特に熱がこもったのは、沖縄の普天間基地問題でした。
「これが対等の日米同盟といえるのか」と具体的な事実をあげての告発には、会場から嵐のような拍手が何度もおこりました。
沖縄県民から強奪した土地に居座りつづけ、周辺に民家があるのは沖縄の人たちの責任といわんばかりの態度。

伊江島、下島を上空から見て、基地移転ができないかを検討する−−思いつきのように沖縄県民の心を愚弄する。
民主党政権のやり方には心底怒りがわいてきます。

ゆきづまった日本の政治を民主党政権では打開できない。
アメリカにも、利潤追求の権化となった大企業にも、意見がいえる、国民の利益を守るためにがんばりぬける、そういう政治がどうしても必要だ!

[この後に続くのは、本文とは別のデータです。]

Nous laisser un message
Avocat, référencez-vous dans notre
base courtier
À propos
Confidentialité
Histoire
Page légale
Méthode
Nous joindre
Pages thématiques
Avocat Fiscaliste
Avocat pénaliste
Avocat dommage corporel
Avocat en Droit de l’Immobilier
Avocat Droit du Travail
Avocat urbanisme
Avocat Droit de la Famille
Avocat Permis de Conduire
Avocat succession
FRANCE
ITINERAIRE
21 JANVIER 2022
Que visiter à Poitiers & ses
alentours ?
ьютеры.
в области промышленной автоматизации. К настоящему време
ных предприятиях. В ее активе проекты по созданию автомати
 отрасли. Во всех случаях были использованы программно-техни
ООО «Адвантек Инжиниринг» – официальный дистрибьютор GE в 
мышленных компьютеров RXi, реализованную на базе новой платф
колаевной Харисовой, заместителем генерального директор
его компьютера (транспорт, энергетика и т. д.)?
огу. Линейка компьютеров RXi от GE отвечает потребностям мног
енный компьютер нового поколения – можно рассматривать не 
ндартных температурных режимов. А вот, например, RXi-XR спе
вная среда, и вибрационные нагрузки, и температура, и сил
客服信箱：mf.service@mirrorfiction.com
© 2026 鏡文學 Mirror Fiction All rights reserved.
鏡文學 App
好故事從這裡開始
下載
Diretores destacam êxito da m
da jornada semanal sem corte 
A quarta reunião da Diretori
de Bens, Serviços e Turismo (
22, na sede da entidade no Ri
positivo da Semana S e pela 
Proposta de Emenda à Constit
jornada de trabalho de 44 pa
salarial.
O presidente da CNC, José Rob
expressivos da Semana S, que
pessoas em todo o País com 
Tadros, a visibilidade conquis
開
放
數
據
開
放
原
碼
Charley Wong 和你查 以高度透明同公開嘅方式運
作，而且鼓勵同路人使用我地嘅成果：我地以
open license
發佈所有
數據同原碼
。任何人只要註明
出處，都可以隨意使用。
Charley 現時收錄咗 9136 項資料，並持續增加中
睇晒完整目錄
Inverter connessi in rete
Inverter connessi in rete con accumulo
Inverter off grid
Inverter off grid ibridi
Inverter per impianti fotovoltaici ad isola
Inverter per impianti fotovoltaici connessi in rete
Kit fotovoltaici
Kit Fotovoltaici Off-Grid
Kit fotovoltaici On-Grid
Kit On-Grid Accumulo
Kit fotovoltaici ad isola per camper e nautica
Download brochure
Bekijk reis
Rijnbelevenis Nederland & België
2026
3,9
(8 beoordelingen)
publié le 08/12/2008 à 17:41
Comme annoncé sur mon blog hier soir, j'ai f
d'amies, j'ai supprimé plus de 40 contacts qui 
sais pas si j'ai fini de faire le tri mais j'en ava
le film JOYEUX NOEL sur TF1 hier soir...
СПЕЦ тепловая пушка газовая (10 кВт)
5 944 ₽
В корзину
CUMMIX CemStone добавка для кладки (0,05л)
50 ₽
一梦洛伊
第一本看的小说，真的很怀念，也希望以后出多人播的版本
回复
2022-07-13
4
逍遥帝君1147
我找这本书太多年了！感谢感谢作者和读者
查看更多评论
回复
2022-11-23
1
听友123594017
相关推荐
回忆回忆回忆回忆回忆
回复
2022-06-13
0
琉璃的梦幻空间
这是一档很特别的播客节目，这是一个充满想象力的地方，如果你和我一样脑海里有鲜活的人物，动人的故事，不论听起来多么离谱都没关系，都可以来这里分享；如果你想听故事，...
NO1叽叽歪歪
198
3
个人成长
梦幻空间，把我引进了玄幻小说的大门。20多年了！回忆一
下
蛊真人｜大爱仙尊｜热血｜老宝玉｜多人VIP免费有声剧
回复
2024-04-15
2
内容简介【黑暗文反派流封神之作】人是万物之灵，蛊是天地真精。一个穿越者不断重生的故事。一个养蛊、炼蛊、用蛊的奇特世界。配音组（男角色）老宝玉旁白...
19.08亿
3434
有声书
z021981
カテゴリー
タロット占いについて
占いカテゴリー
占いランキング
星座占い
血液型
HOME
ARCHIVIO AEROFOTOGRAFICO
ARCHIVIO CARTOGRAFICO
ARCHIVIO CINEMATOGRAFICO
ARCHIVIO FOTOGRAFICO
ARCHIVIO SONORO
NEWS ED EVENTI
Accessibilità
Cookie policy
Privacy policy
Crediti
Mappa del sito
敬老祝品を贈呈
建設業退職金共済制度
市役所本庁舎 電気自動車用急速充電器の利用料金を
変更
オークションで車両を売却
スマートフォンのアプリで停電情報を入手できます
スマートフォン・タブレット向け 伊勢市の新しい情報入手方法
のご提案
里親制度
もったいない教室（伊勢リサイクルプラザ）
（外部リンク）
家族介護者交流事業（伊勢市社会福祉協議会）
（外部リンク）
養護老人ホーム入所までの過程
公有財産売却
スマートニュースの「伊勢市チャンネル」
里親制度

参議院選挙で、どうしても、どうしても議席を伸ばさないと。
多数者の思いにこたえる政策が、多数者のものにならないと。

午後6時、一日目の議事終了。
山の中は道が暗く、臨時の照明も置かれています。
足もとを照らすために懐中電灯を持参した人も。
危ないので足元を見続けていましたが、ふと空を見上げると都会では見られない星空。

オリオンの三ツ星のすぐそばに砂粒のような星群。
空を見上げたら足元が危ない道、ほんとは立ち止まってしばし空にみとれていたいようでした。

4日間、山にこもるみたいに時間も連帯感も凝縮して、たくさんのエネルギーを身体にためこみたいと思います。